EXCERPT PROVIDED =
The writer of Ruth is brilliant. Truly. This little story is pack with meaning and layers of insight. It manages to tell the macro story of Israel and micro story of Naomi. It’s about the salvation of a family and a nation. And it’s all done with style.
This is part two of our study through Ruth. You can find part one here.
Let’s dig in.
The book of Ruth opens on a bad note. The writer tells us, “In the days when the judges ruled there was a famine in the land, and a man of Bethlehem in Judah went to sojourn in the country of Moab.” (Ruth 1:1) There are two very important facts found in the opening verse. One it’s the time of the judges and two it opens in the Bethlehem.
The time of the judges was a period in Israel’s history of constant rebellion, destruction, repentance, salvation, and back to rebellion. That cycle played on repeat for about four hundred years. Our story opens in a time destruction. There’s a famine in the land. That is Israel is reaping the consequences of their sin.
It’s ironic that our story opens in the town Bethlehem. Bethlehem means house of bread. Now, for people living in this time bread was a sign of blessing. Bread meant that God (or the gods) had shown favor to you and your people. That rain and sunshine had worked in just the right amounts so that you had a harvest. So to live in a town called House of Bread meant you lived in a town God favored. But Ruth opens with a famine. A time when there was no bread.
This isn’t a good time to be in Israel. In fact, it’s a chaotic time to live in Israel. But this is the Israel that Elimelech finds himself and is faced with the question should I stay or should I go? The story continues, “The name of the man was Elimelech and the name of his wife Naomi, and the names of his two sons were Mahlon and Chilion… They went into the country of Moab and remained there.” (Ruth 1:2)

SUPPLIED INFORMATION =

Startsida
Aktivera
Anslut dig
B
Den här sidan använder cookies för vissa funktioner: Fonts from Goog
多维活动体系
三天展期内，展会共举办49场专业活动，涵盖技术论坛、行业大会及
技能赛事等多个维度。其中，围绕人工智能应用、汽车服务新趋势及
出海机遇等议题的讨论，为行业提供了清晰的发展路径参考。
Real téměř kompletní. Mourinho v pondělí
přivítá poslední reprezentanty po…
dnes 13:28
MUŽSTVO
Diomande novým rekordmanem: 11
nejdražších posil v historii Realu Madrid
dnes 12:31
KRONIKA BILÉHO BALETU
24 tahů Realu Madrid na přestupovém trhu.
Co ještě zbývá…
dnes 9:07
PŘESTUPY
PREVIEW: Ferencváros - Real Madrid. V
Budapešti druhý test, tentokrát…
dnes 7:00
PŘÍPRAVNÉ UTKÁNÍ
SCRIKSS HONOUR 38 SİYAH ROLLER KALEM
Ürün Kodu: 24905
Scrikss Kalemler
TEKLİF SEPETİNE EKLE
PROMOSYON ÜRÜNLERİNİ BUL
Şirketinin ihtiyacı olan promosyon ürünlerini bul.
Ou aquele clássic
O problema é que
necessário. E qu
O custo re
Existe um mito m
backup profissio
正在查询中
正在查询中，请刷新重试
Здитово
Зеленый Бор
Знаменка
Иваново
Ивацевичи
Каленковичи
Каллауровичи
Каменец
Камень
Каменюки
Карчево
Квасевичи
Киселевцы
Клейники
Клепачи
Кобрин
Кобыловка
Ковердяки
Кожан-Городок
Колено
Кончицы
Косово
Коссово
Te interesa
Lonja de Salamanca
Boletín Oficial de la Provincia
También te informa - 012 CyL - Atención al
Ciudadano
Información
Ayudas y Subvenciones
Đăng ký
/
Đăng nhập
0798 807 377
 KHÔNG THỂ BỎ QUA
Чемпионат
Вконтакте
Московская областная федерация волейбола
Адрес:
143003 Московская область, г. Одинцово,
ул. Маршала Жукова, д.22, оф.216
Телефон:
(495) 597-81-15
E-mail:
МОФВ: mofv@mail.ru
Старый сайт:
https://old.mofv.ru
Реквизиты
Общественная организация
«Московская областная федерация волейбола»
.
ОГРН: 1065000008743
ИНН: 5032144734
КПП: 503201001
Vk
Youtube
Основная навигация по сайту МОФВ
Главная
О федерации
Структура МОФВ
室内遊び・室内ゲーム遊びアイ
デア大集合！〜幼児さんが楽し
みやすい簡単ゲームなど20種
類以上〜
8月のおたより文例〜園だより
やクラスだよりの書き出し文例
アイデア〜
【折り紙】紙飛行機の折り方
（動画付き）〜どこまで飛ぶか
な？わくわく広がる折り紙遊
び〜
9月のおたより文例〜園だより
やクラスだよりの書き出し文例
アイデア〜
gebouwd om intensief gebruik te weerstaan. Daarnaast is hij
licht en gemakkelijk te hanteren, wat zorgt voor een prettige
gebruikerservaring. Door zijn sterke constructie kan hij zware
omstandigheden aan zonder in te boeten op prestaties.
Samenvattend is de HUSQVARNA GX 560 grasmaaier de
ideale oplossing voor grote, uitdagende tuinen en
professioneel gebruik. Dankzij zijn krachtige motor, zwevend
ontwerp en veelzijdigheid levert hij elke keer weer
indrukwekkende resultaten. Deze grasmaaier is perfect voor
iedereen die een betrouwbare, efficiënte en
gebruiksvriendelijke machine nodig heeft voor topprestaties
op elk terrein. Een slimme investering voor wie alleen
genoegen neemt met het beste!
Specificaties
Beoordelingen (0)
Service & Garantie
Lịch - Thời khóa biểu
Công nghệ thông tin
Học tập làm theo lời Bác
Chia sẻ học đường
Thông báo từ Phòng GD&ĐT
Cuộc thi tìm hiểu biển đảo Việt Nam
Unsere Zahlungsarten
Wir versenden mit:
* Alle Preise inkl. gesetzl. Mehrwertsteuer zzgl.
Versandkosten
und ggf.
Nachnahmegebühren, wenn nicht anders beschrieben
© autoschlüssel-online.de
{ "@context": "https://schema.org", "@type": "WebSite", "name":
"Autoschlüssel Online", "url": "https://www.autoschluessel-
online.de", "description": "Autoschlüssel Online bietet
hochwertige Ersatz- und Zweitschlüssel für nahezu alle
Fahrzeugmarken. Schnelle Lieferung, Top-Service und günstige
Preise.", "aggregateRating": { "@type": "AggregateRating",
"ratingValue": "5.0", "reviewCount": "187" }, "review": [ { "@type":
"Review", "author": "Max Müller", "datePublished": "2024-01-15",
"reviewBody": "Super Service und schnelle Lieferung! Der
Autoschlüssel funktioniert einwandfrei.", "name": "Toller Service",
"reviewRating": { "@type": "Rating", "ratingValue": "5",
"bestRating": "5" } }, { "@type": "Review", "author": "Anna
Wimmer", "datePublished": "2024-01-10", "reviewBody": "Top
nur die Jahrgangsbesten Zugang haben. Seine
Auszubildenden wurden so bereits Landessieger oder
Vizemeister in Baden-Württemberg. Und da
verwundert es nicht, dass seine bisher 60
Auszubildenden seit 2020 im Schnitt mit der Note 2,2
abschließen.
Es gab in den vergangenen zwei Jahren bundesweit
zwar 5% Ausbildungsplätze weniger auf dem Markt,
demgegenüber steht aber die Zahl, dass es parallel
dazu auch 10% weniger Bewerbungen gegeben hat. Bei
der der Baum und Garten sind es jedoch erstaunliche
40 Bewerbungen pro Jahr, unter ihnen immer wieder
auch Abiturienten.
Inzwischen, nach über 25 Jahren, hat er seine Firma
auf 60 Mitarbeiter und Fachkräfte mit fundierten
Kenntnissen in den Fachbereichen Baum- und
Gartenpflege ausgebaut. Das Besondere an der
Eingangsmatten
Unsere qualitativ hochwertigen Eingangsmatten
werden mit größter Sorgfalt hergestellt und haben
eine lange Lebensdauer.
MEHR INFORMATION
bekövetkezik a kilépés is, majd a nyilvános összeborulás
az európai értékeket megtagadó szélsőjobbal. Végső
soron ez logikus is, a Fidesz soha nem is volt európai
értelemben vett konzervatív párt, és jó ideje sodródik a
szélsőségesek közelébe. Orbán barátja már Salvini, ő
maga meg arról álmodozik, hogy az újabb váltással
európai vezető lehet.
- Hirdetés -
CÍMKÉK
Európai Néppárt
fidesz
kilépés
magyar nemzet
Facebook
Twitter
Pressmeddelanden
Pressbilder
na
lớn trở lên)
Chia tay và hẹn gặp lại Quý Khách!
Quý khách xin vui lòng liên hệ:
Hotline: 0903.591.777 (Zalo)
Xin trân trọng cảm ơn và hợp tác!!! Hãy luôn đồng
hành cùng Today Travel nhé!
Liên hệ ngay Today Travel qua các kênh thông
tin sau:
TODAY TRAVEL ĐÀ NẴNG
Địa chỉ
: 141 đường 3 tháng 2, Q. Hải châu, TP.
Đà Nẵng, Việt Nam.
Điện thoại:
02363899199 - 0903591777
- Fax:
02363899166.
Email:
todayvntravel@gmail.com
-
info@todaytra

ACTIVITIES =
1. Please rewrite the study on Ruth from the words "The writer of" through the words "Let’s dig in.", putting "author" in place of "writer".
2. According to the study on Ruth, what does the name Bethlehem mean?

ANSWERS FOR THE EXERCISE =
1.
The author of Ruth is brilliant. Truly. This little story is pack with meaning and layers of insight. It manages to tell the macro story of Israel and micro story of Naomi. It’s about the salvation of a family and a nation. And it’s all done with style.
This is part two of our study through Ruth. You can find part one here.
Let’s dig in.

2. House of bread.